My ducks and chickens LOVEEEEEE to eat my dog's food. And my dog has eaten the scratch feed before (although I lhave no idea WHY but she did. I think it was the poop that interested her, LOL).


----------



## re lee

guess feeding dry dog food would not hurt. WHY. Because back in the mid 1990s I met a person who had 500 pair of cocketiels And he told be he learned to feed dryed dog food to his birds. 1 it was chep feed for hime 2 when he raised young they grew fast and well He would soak it to get it soft and the birds did rathere well on it. HE suppplied many stores and outlets with young cockatiels. AND mad ealot of money selling them. Not that I would have used it But I guess pigeon have ate worse And look at all the wild birds that empty your dog bowl. they love. Starlins, crackles ect


----------



## Crazy Pete

rpalmer said:


> Animal byproduct also includes chicken droppings.


I was being nice, didn't want to make it sound too grose.
········
▶ Written instruction A:
Render each line of the organism classification entries below as a numbered list, skipping blank lines and omitting the pictures.

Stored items
········
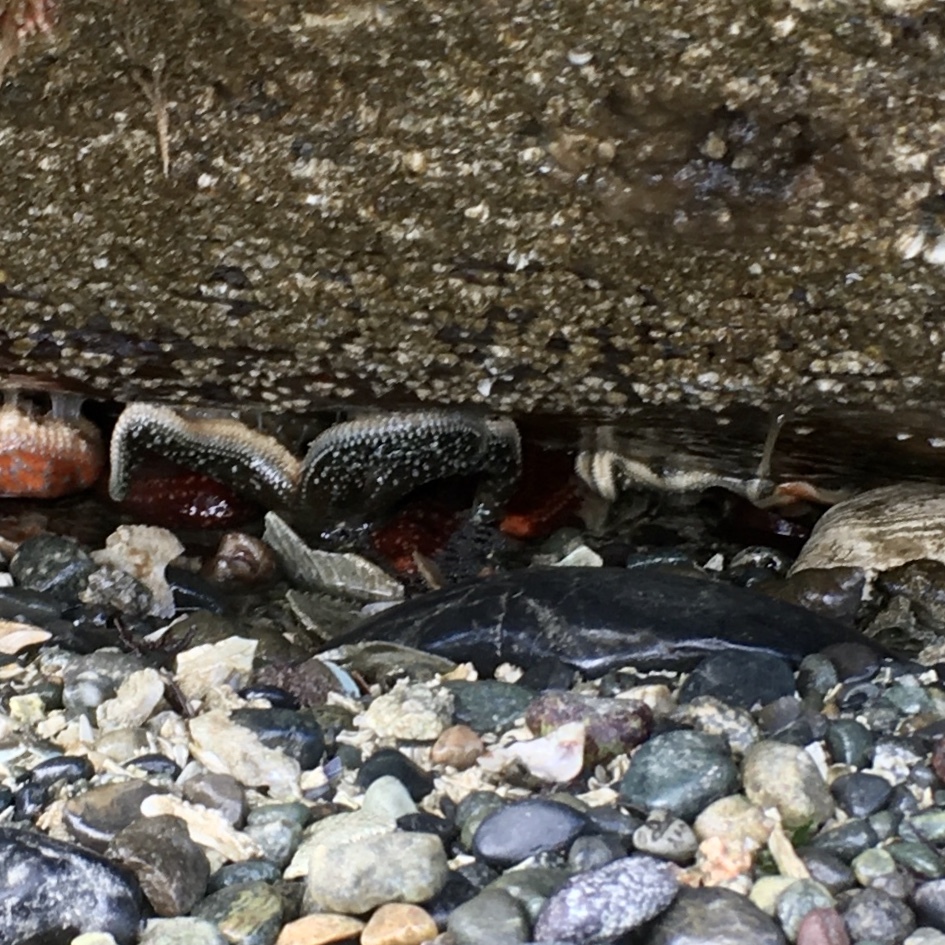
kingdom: Animalia
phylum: Echinodermata
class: Asteroidea
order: Forcipulatida
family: Asteriidae
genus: Evasterias
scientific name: Evasterias troschelii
········
▶ Written instruction B:
In the forum thread about birds eating dog food, what did the cockatiel breeder do to the dried dog food before giving it to his birds?

▶ Reply A:
1. kingdom: Animalia
2. phylum: Echinodermata
3. class: Asteroidea
4. order: Forcipulatida
5. family: Asteriidae
6. genus: Evasterias
7. scientific name: Evasterias troschelii

▶ Reply B:
He soaked it to make it soft.